Putri Sih nyengir. Dia menatap Jenny dengan jahil.
“Aku ndak punya uang buat beli kaos kaki.” Aku terbahak. Aku tahu, kalau Putri Sih cuma bercanda. Tapi, Jenny terus memandanginya dengan serius.
“Kasihan, kamu orang tidak mampu.” Komentar Jenny. Kedengaran menohok. Tapi, itulah cara Jenny mengungkapkan apa yang dia tangkap dari lingkungannya.
Seminggu kemudian. Jenny menenteng kantung plastik hitam. Katanya, berisi kaos kaki. Dia menghampiri Putri Wulandari, dia bilang kalau dia mesti bertemu Putri Sih untuk memberikan kaos kaki dalam kantung tersebut. Putri Wulandari mengatakannya pada aku dan Putri Sih.
Putri Sih mendadak pucat, dia merasa bersalah. Aku tahu, ucapannya perkara kaos kaki hanya bercanda. Tapi, Jenny? Dia menanggapinya sungguh serius.
Jenny, Aku dan Putri Sih. Aku memotret kembali foto ini, dari album foto yang ada dirumah Jenny. Aku Bahkan lupa kalau kami bertiga pernah berfoto bersama. Tapi, Jenny ternyata menyimpan foto ini dengan sangat baik.
“Aku emoh[1] ketemu Jenny, mesakno[2].” Komentar Putri Sih. Dia benar-benar merasa bersalah. Dia tidak memahami bagaimana kapasitas Jenny dalam mendengar sebuah candaan. Candaan yang mestinya di pahami, untuk gadis seusianya.
Jenny ternyata membawa-bawa kantung plastik berisi kaos kaki itu kemana-mana. Sampai akhirnya, dia secara kebtulan bertemu aku dan Putri Sih yang tengah makan di kantin. Putri Sih benar-benar merasa tidak enak. Jenny nerocos kalau dia sudah lama mencari-cari Putri Sih, tapi tidak ketemu.
Putri Sih menerima sodoran kaos kaki dari Janny dengan kikuk. Dia mengucap terimakasih berkali-kali, dengan mata terkesan. Wajah Jenny tetap datar.
“Aku bilang sama Ibukku kalau ada temanku tidak mampu beli kaos kaki.” Oceh Jenny setelah Putri Sih mengucap terimakasih yang kesekian kalinya.

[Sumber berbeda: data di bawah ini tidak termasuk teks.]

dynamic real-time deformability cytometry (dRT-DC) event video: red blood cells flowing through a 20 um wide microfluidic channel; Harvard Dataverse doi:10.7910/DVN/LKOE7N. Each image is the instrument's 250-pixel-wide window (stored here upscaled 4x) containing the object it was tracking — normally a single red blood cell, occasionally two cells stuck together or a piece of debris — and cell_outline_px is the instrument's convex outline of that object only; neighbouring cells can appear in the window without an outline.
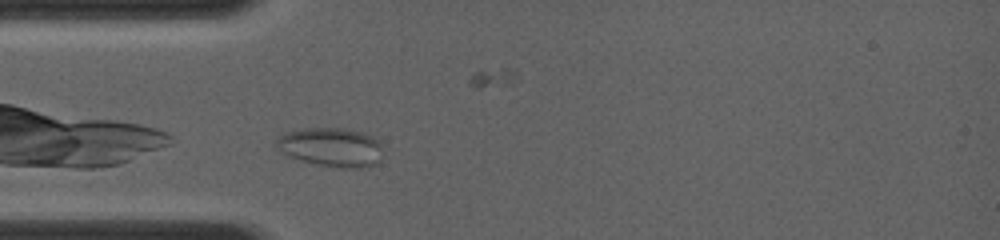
{"species": "common noctule bat (a hibernating species)", "species_latin": "Nyctalus noctula", "temperature_condition": "room temperature", "stored_images_in_passage": 4, "camera_frame_rate_fps": 4000, "um_per_image_px": 0.085, "animal": {"sex": "female", "body_mass_g": 19.0, "forearm_length_mm": 56.7}, "frame": {"image": 1, "passage_image": 2, "time_ms": 0.75, "image_size_px": [1000, 240], "cell_outline_px": [[380, 144], [376, 164], [368, 168], [336, 168], [316, 164], [300, 160], [288, 156], [276, 144], [276, 140], [280, 136], [288, 132], [304, 128], [344, 128], [364, 132], [380, 140]], "centroid_in_image_um": [28.16, 12.51], "position_along_channel_um": 56.8, "area_um2": 24.04}}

Perkara empati, Jenny nyatanya nomor satu. Barangkali, dalam pikirannya, dia hanya ingin memberi pada orang yang dia rasa membutuhkan. Sederhana. Dan tanpa tendensi.
Bila ada yang nyeletuk,”Tentu saja! Dia anak kebutuhan khusus, mana ngerti untung rugi. Dia bukannya polos, tapi dia memang begitu dengan kekurangannya.”
Sepenuhnya salah!
Anak-anak seperti Jenny, memang di selamatkan Tuhan dengan yang kata orang namanya kekurangan. Mereka di biarkan memiliki keterbatasan kemampuan berpikir dan keterbatasan perkembangan emosi. Mereka dibiarkan suci, seterusnya polos, tanpa tendensi, tanpa mesti terpaksa mengikuti arus berpikir untung rugi, seperti aku dan lainnya yang di berikan hidup normal.
Selain daripada itu, pemberian kaos kaki dari Jenny untuk Putri Sih, menunjukkan bahwa anak kebutuhan khusus seperti Jenny pun, sebenarnya sangat berdaya, mereka tidak lemah. Mereka mampu berempati bahkan memberi!